PRESS RELEASE
China: U.S./South Korea War Exercises Push North Korea To Keep Nuclear Weapons Program
March 14, 2017 (EIRNS)—Global Times, the Chinese Communist Party's newspaper, in an unsigned editorial today, condemns both the North Korean nuclear weapon development program and the ongoing U.S.-South Korean military exercises, which are explicitly testing means for a preemptive strike on North Korea.

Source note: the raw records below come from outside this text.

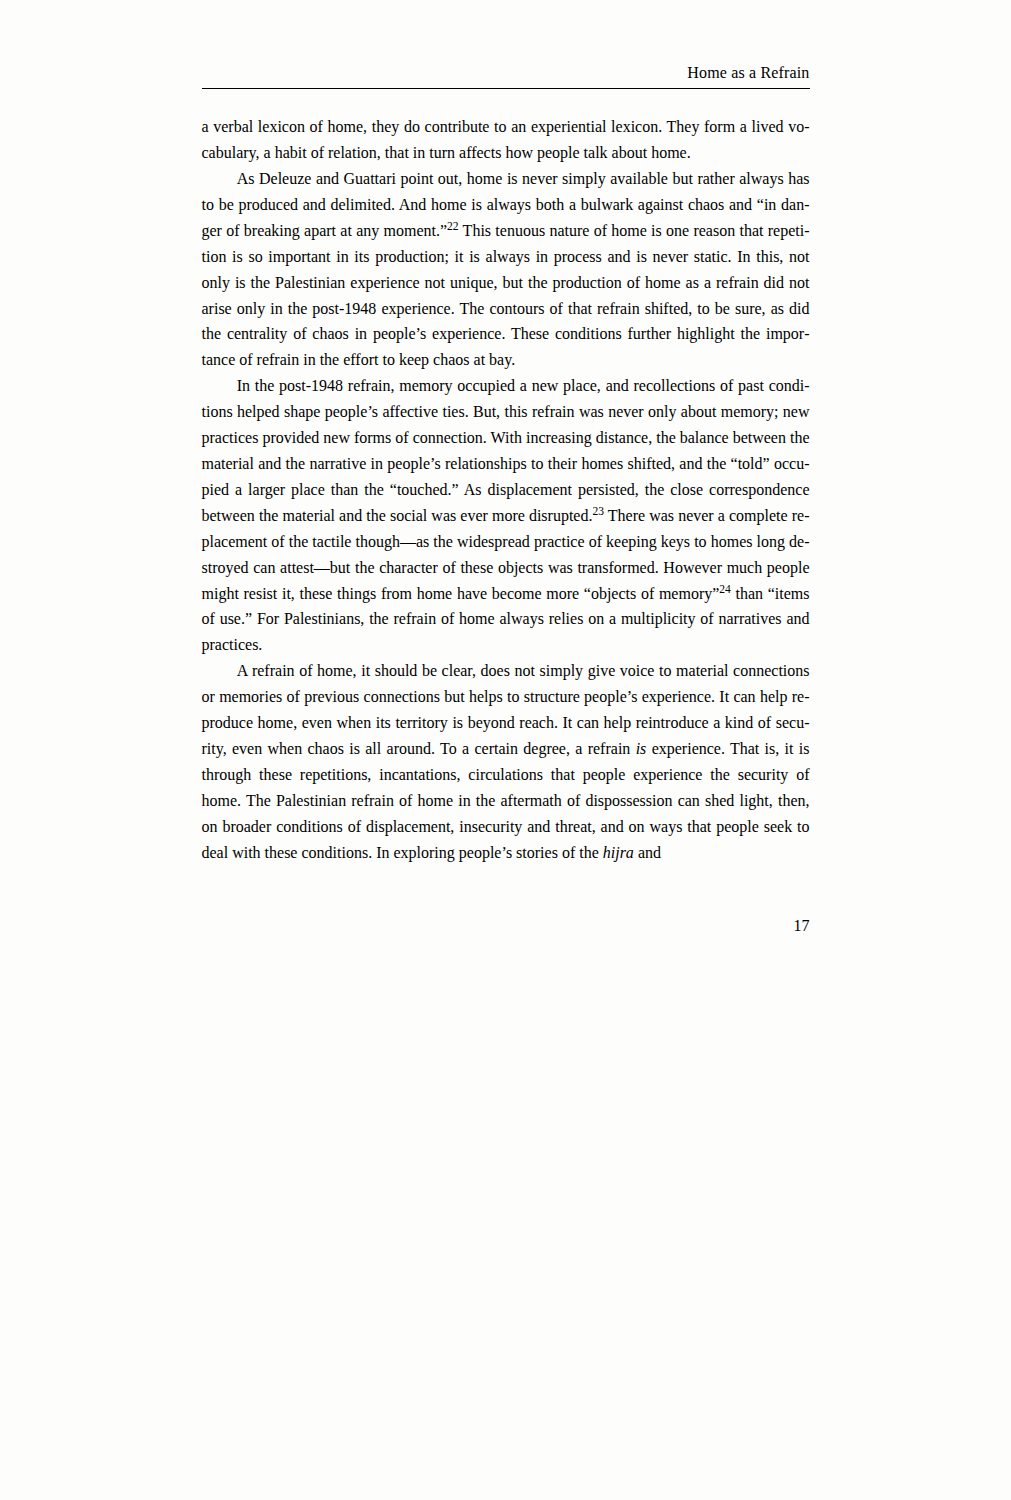Home as a Refrain
a verbal lexicon of home, they do contribute to an experiential lexicon. They form a lived vocabulary, a habit of relation, that in turn affects how people talk about home.
As Deleuze and Guattari point out, home is never simply available but rather always has to be produced and delimited. And home is always both a bulwark against chaos and “in danger of breaking apart at any moment.”22 This tenuous nature of home is one reason that repetition is so important in its production; it is always in process and is never static. In this, not only is the Palestinian experience not unique, but the production of home as a refrain did not arise only in the post-1948 experience. The contours of that refrain shifted, to be sure, as did the centrality of chaos in people’s experience. These conditions further highlight the importance of refrain in the effort to keep chaos at bay.
In the post-1948 refrain, memory occupied a new place, and recollections of past conditions helped shape people’s affective ties. But, this refrain was never only about memory; new practices provided new forms of connection. With increasing distance, the balance between the material and the narrative in people’s relationships to their homes shifted, and the “told” occupied a larger place than the “touched.” As displacement persisted, the close correspondence between the material and the social was ever more disrupted.23 There was never a complete replacement of the tactile though—as the widespread practice of keeping keys to homes long destroyed can attest—but the character of these objects was transformed. However much people might resist it, these things from home have become more “objects of memory”24 than “items of use.” For Palestinians, the refrain of home always relies on a multiplicity of narratives and practices.
A refrain of home, it should be clear, does not simply give voice to material connections or memories of previous connections but helps to structure people’s experience. It can help reproduce home, even when its territory is beyond reach. It can help reintroduce a kind of security, even when chaos is all around. To a certain degree, a refrain is experience. That is, it is through these repetitions, incantations, circulations that people experience the security of home. The Palestinian refrain of home in the aftermath of dispossession can shed light, then, on broader conditions of displacement, insecurity and threat, and on ways that people seek to deal with these conditions. In exploring people’s stories of the hijra and
17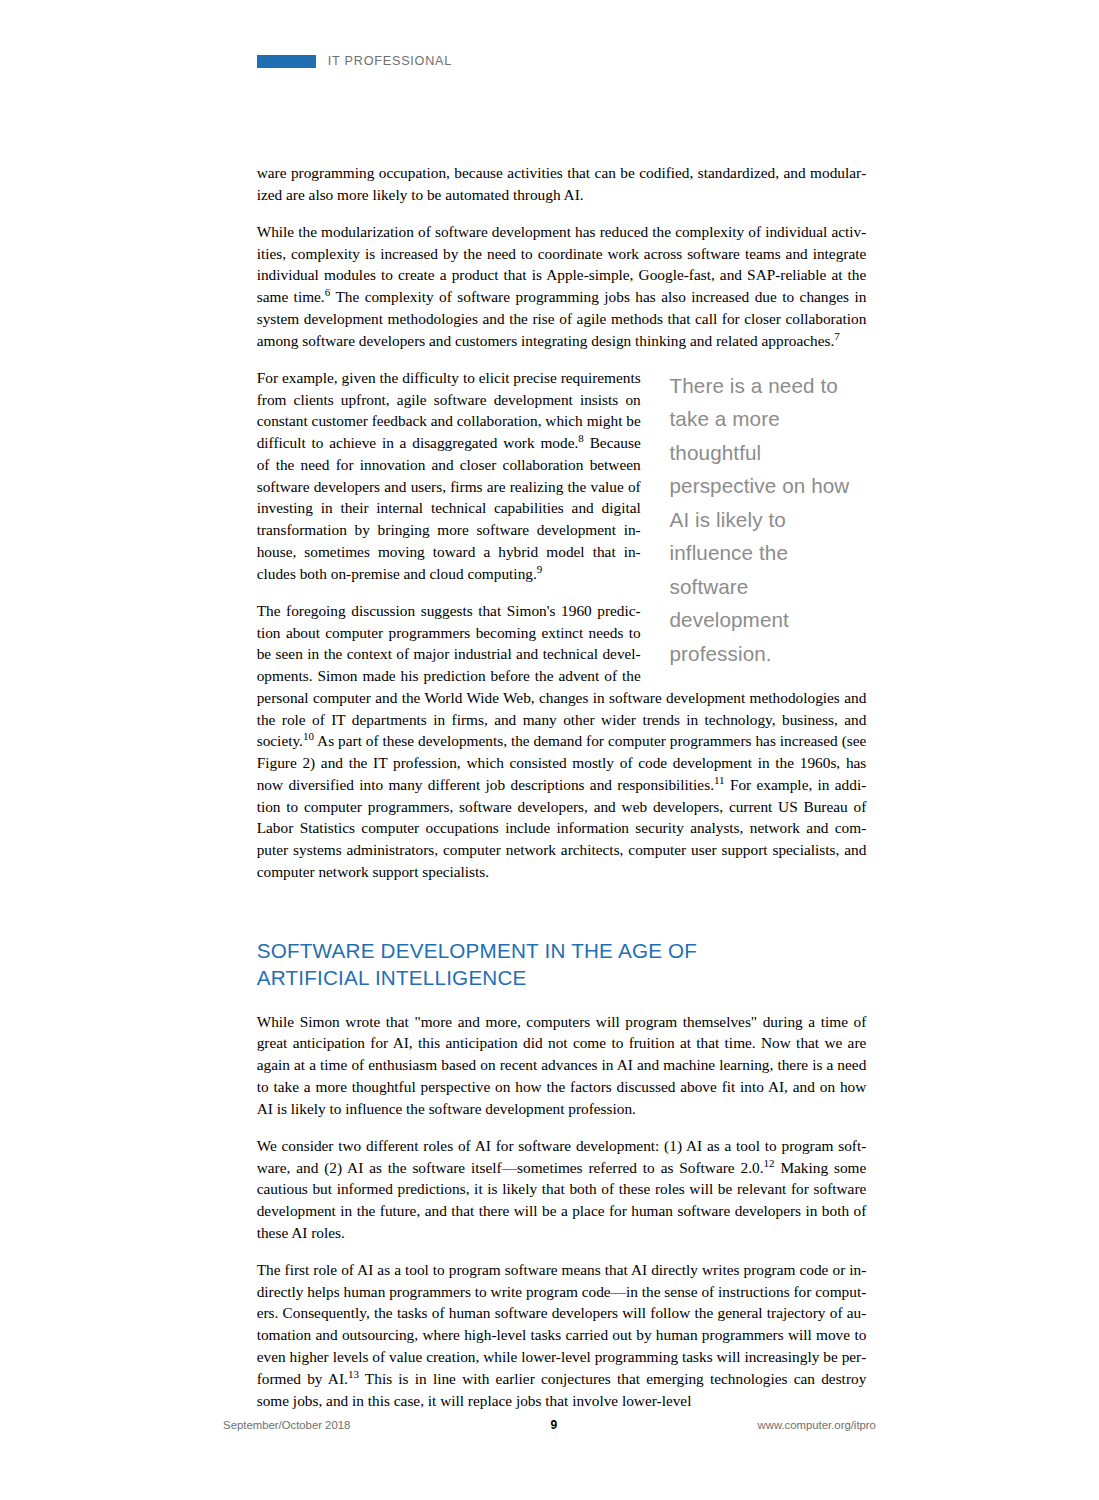IT Professional
ware programming occupation, because activities that can be codified, standardized, and modularized are also more likely to be automated through AI.
While the modularization of software development has reduced the complexity of individual activities, complexity is increased by the need to coordinate work across software teams and integrate individual modules to create a product that is Apple-simple, Google-fast, and SAP-reliable at the same time.6 The complexity of software programming jobs has also increased due to changes in system development methodologies and the rise of agile methods that call for closer collaboration among software developers and customers integrating design thinking and related approaches.7
There is a need to take a more thoughtful perspective on how AI is likely to influence the software development profession.
For example, given the difficulty to elicit precise requirements from clients upfront, agile software development insists on constant customer feedback and collaboration, which might be difficult to achieve in a disaggregated work mode.8 Because of the need for innovation and closer collaboration between software developers and users, firms are realizing the value of investing in their internal technical capabilities and digital transformation by bringing more software development in-house, sometimes moving toward a hybrid model that includes both on-premise and cloud computing.9
The foregoing discussion suggests that Simon's 1960 prediction about computer programmers becoming extinct needs to be seen in the context of major industrial and technical developments. Simon made his prediction before the advent of the personal computer and the World Wide Web, changes in software development methodologies and the role of IT departments in firms, and many other wider trends in technology, business, and society.10 As part of these developments, the demand for computer programmers has increased (see Figure 2) and the IT profession, which consisted mostly of code development in the 1960s, has now diversified into many different job descriptions and responsibilities.11 For example, in addition to computer programmers, software developers, and web developers, current US Bureau of Labor Statistics computer occupations include information security analysts, network and computer systems administrators, computer network architects, computer user support specialists, and computer network support specialists.
Software Development in the Age of
Artificial Intelligence
While Simon wrote that "more and more, computers will program themselves" during a time of great anticipation for AI, this anticipation did not come to fruition at that time. Now that we are again at a time of enthusiasm based on recent advances in AI and machine learning, there is a need to take a more thoughtful perspective on how the factors discussed above fit into AI, and on how AI is likely to influence the software development profession.
We consider two different roles of AI for software development: (1) AI as a tool to program software, and (2) AI as the software itself—sometimes referred to as Software 2.0.12 Making some cautious but informed predictions, it is likely that both of these roles will be relevant for software development in the future, and that there will be a place for human software developers in both of these AI roles.
The first role of AI as a tool to program software means that AI directly writes program code or indirectly helps human programmers to write program code—in the sense of instructions for computers. Consequently, the tasks of human software developers will follow the general trajectory of automation and outsourcing, where high-level tasks carried out by human programmers will move to even higher levels of value creation, while lower-level programming tasks will increasingly be performed by AI.13 This is in line with earlier conjectures that emerging technologies can destroy some jobs, and in this case, it will replace jobs that involve lower-level
September/October 2018 9 www.computer.org/itpro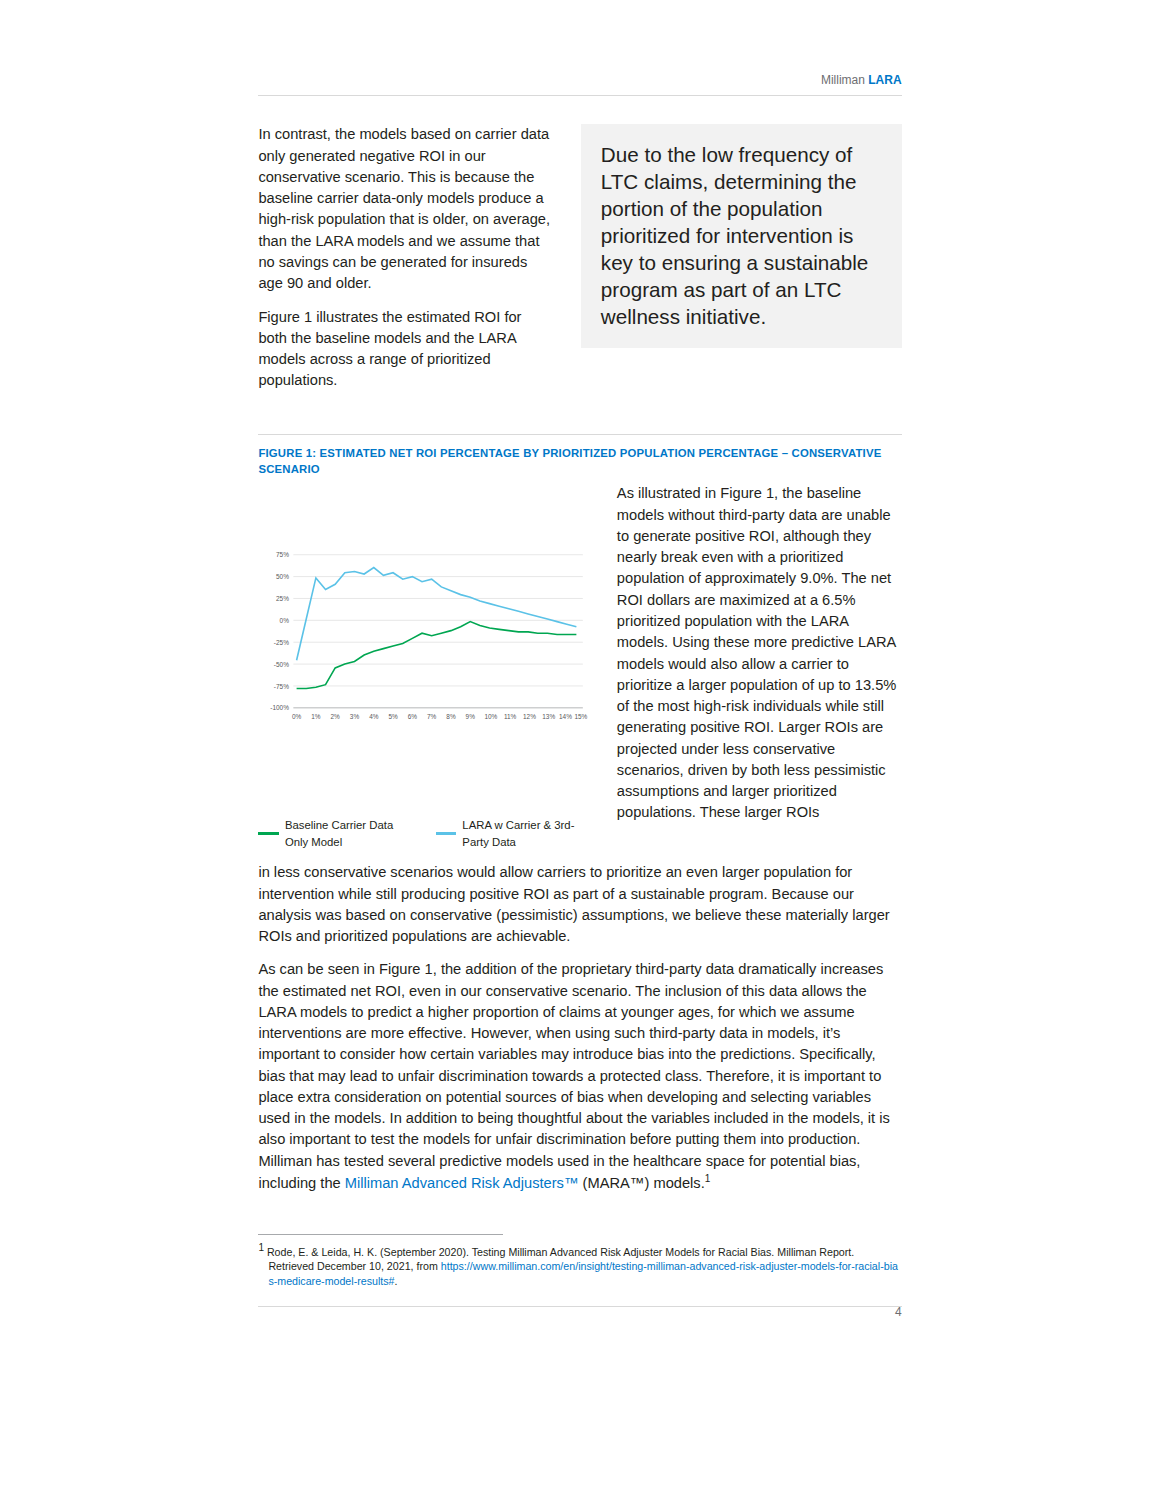Milliman LARA
In contrast, the models based on carrier data only generated negative ROI in our conservative scenario. This is because the baseline carrier data-only models produce a high-risk population that is older, on average, than the LARA models and we assume that no savings can be generated for insureds age 90 and older.
Figure 1 illustrates the estimated ROI for both the baseline models and the LARA models across a range of prioritized populations.
Due to the low frequency of LTC claims, determining the portion of the population prioritized for intervention is key to ensuring a sustainable program as part of an LTC wellness initiative.
FIGURE 1: ESTIMATED NET ROI PERCENTAGE BY PRIORITIZED POPULATION PERCENTAGE – CONSERVATIVE SCENARIO
75% 50% 25% 0% -25% -50% -75% -100% 0% 1% 2% 3% 4% 5% 6% 7% 8% 9% 10% 11% 12% 13% 14% 15%
Baseline Carrier Data Only Model LARA w Carrier & 3rd-Party Data
As illustrated in Figure 1, the baseline models without third-party data are unable to generate positive ROI, although they nearly break even with a prioritized population of approximately 9.0%. The net ROI dollars are maximized at a 6.5% prioritized population with the LARA models. Using these more predictive LARA models would also allow a carrier to prioritize a larger population of up to 13.5% of the most high-risk individuals while still generating positive ROI. Larger ROIs are projected under less conservative scenarios, driven by both less pessimistic assumptions and larger prioritized populations. These larger ROIs
in less conservative scenarios would allow carriers to prioritize an even larger population for intervention while still producing positive ROI as part of a sustainable program. Because our analysis was based on conservative (pessimistic) assumptions, we believe these materially larger ROIs and prioritized populations are achievable.
As can be seen in Figure 1, the addition of the proprietary third-party data dramatically increases the estimated net ROI, even in our conservative scenario. The inclusion of this data allows the LARA models to predict a higher proportion of claims at younger ages, for which we assume interventions are more effective. However, when using such third-party data in models, it’s important to consider how certain variables may introduce bias into the predictions. Specifically, bias that may lead to unfair discrimination towards a protected class. Therefore, it is important to place extra consideration on potential sources of bias when developing and selecting variables used in the models. In addition to being thoughtful about the variables included in the models, it is also important to test the models for unfair discrimination before putting them into production. Milliman has tested several predictive models used in the healthcare space for potential bias, including the Milliman Advanced Risk Adjusters™ (MARA™) models.1
1 Rode, E. & Leida, H. K. (September 2020). Testing Milliman Advanced Risk Adjuster Models for Racial Bias. Milliman Report. Retrieved December 10, 2021, from https://www.milliman.com/en/insight/testing-milliman-advanced-risk-adjuster-models-for-racial-bias-medicare-model-results#.
4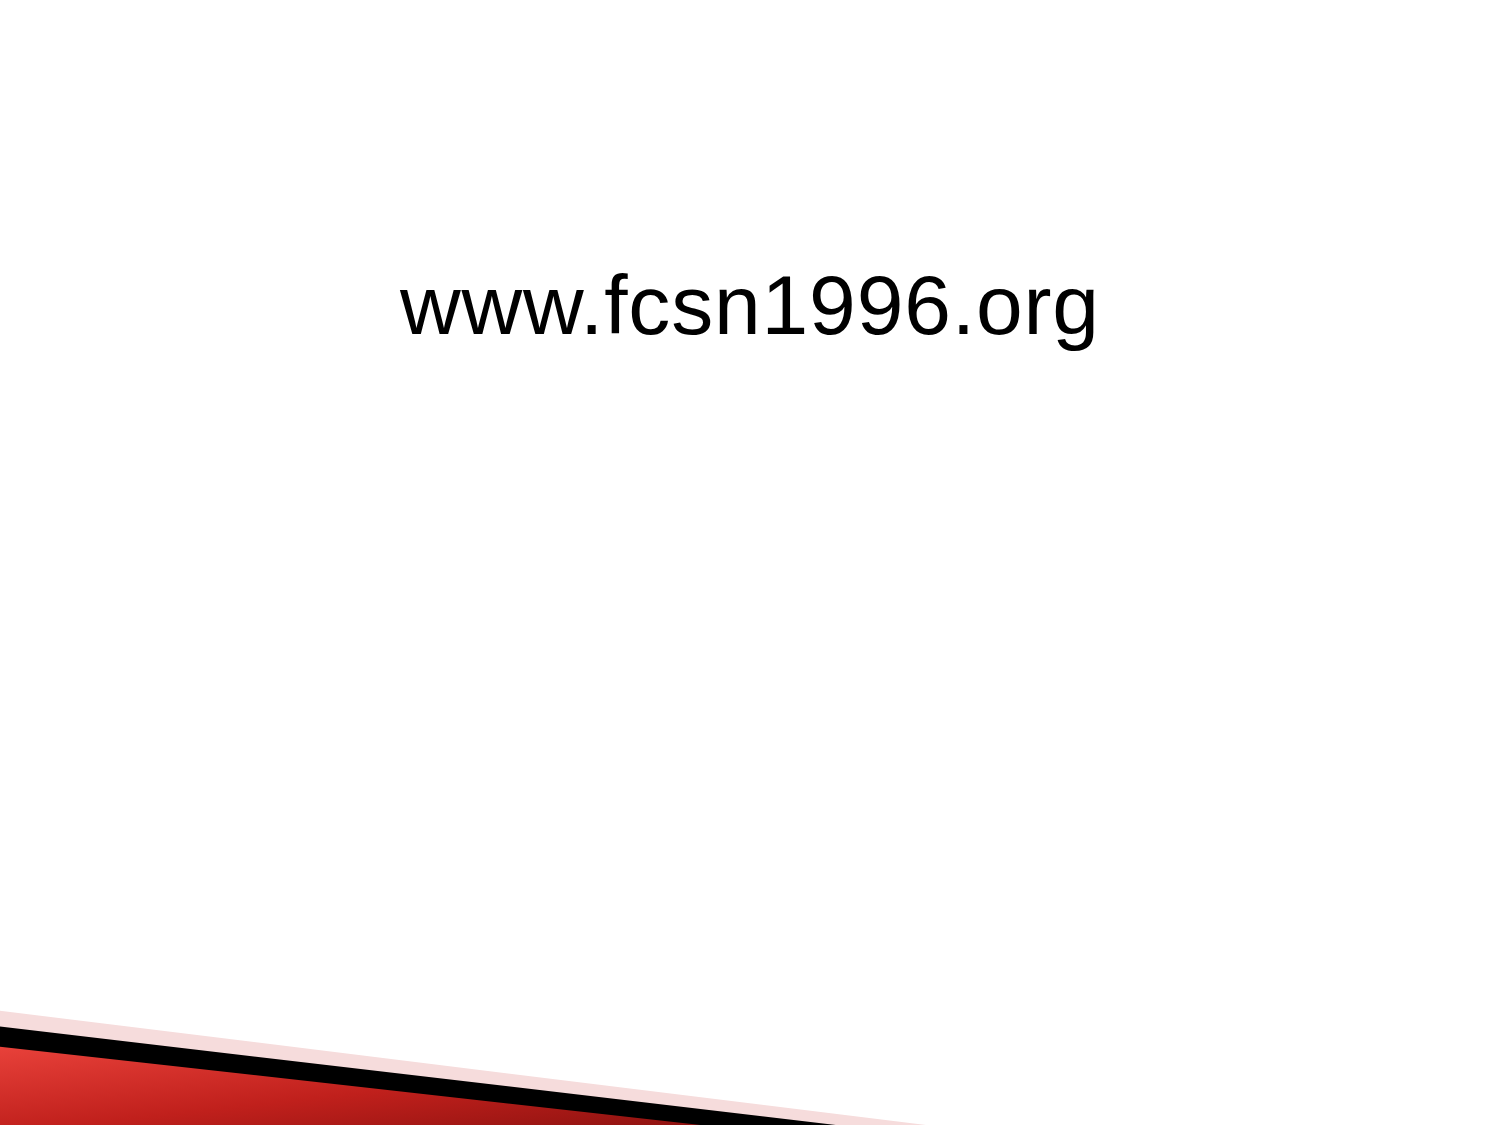www.fcsn1996.org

"‘To decapitate the North Korean leadership’, and to punish ‘the South’s imperialist running dogs, with nuclear weapons,’ are both the craziest threat Pyongyang and Seoul have sent to each other. They are equally hysterical, expressing both sides’ viciousness to destroy the other,"
the editorial states.
But they point to the stupidity of the U.S. policy:
"How can Pyongyang remain indifferent facing a military exercise that includes more than 300,000 military personnel to carry out missions targeting its war command and top leader?... They intend to scare Pyongyang, but the actual effect is the opposite. Instead, Pyongyang believes that nuclear weapons are the reason why Washington and Seoul dare not put their plan of subverting the North’s regime into practice."
They also point to the increased threat to China from the massive U.S. military deployments:
"Through joint drills, more and more U.S. strategic weapons are deployed on the Peninsula, posing a greater potential threat to China.... [I]t disregards China’s security concern, it may even feel schadenfreude [joy in another’s misery]. To the Chinese people, the South Korean government has lost its rationality on the security issue. The U.S. is here to stir up more trouble in Northeast Asia. By hitching itself to the U.S. chariot, South Korea naively thinks it shares a common destiny with the U.S. However, if war breaks out, the battlefield is bound to be the Korean Peninsula, while the U.S. is on the other side of the Pacific Ocean. South Korea and North Korea are the two who really share a common destiny."
The "Key Resolve and Foal Eagle 2017" annual U.S.-South Korea exercises are the largest ever this year, including practice invasions of North Korea. The U.S. Special Missions Units responsible for the killing of Osama bin Laden in 2011, including SEAL Team Six, are included in the exercise.
Other hardware: the U.S.S. Carl Vinson aircraft carrier and its strike group of two guided-missile destroyers and a guided-missile cruiser; F-35B stealth fighters from Japan to the Korean Peninsula for the first time; nuclear-capable strategic bombers, such as B-52s and B-1Bs; Gray Eagle drones, equipped with Hellfire missiles, which will remain in South Korea for the first time; and, of course, the U.S. Terminal High Altitude Area Defense (THAAD) missiles, which have now arrived.
Japan has also joined with the U.S. and South Korea in an anti-missile exercise off the North Korean coast, for an exercise beginning today.